Münchener Stadtrat stimmt gegen "Stolpersteine" des Kölner Künstlers Gunter Demnig

München | Der Stadtrat von München hat sich am Mittwoch mit breiter Mehrheit gegen die Zulassung der sogenannten "Stolpersteine" entschieden. SPD und CSU hatten sich schon im Vorfeld auf eine gemeinsame Linie geeinigt, wonach stattdessen an den Hauswänden Gedenktafeln angebracht werden sollen.
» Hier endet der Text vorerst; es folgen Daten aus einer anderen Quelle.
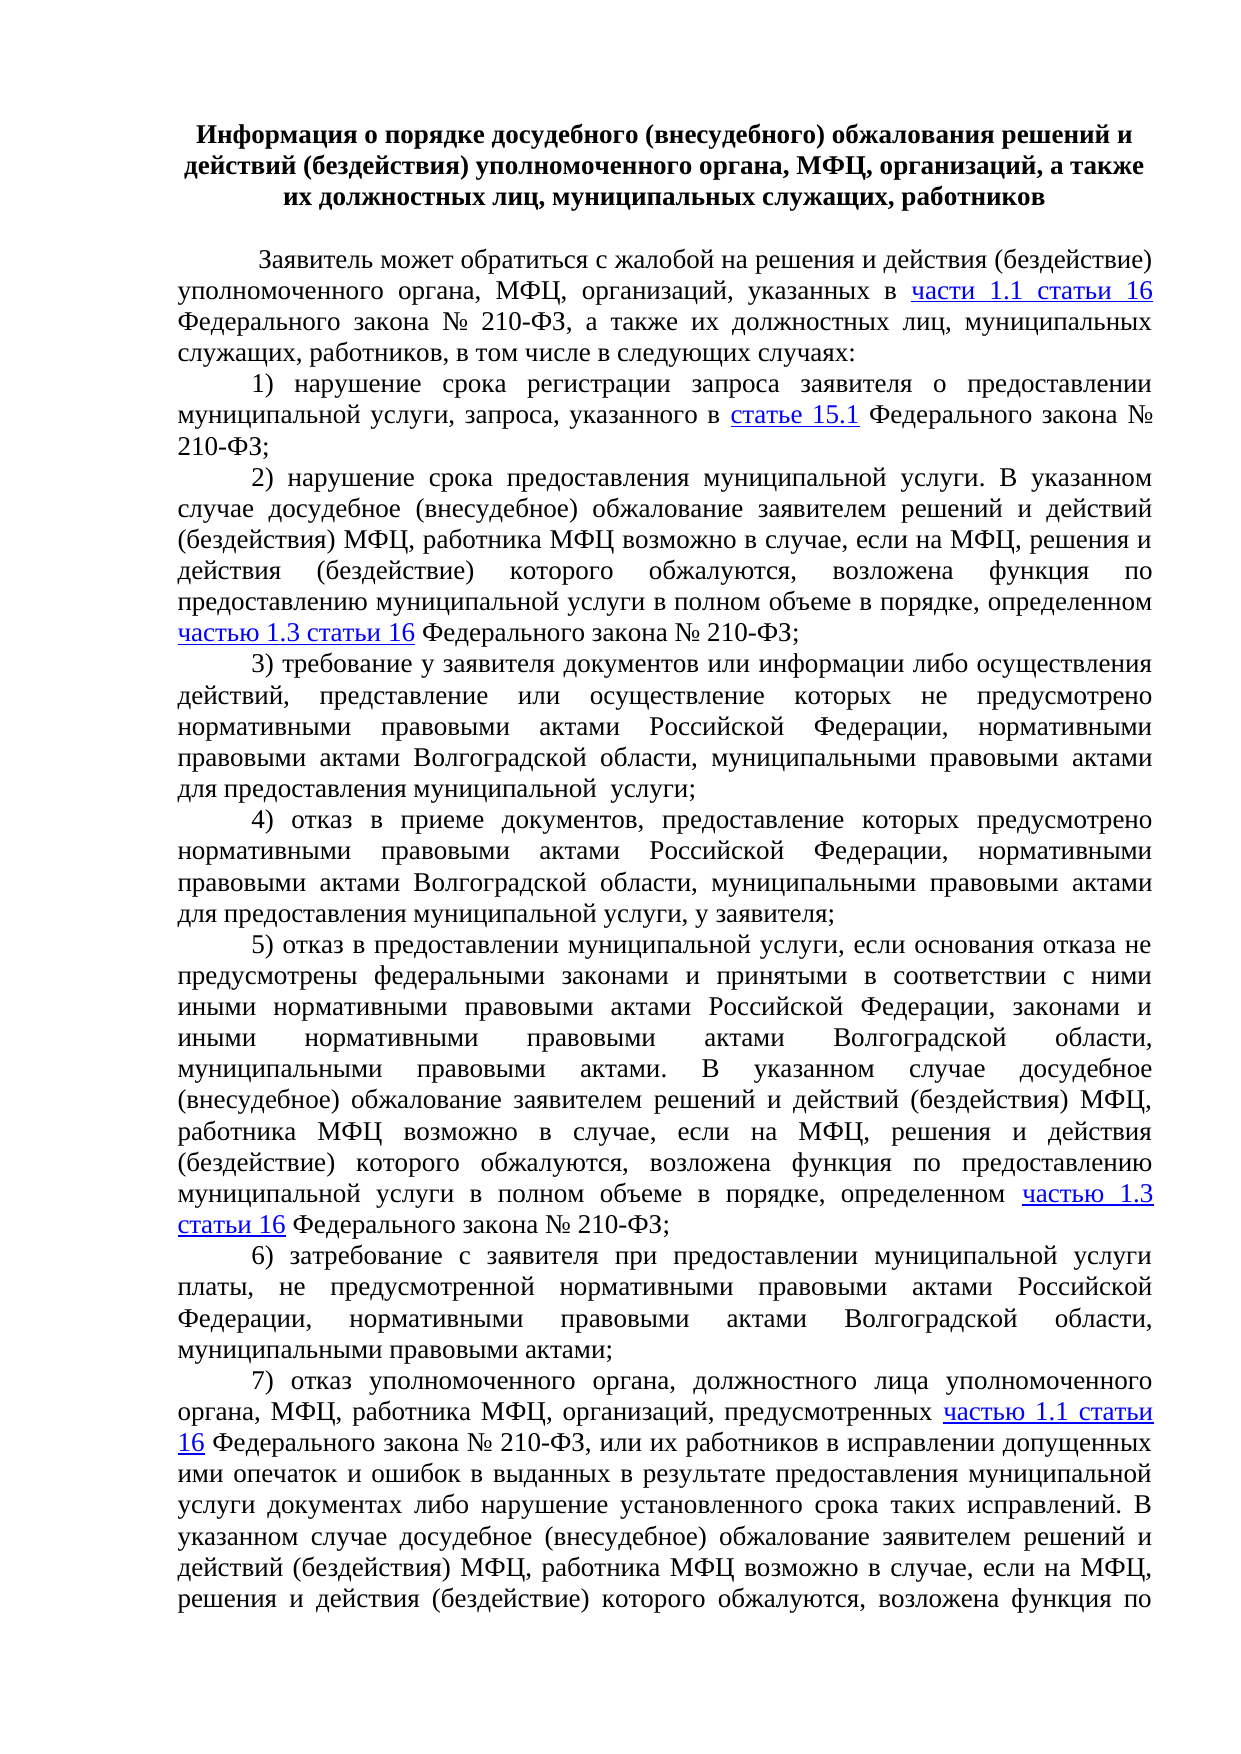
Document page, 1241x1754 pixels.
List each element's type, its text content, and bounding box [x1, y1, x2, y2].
Sofern sich die Hauseigentümer dagegen wehren, soll es Stelen vor den Häusern geben.

Die "Stolpersteine" werden seit 1995 vom Künstler Gunter Demnig verlegt, um an die Ermordung von Holocaust-Opfern zu gedenken. Mittlerweile gibt es über 50.000 Steine in Deutschland und 18 weiteren europäischen Ländern. Während manche Angehörige der Opfer und Überlebende des Holocaust das Projekt begrüßen, halten es andere für unerträglich, so beispielsweise die Israelitischen Kultusgemeinde (IKG).

Nach Ansicht der Kritiker ist es unwürdig, dass Passanten über die in die Steine gemeißelten Namen der Opfer hinweglaufen oder darauf treten.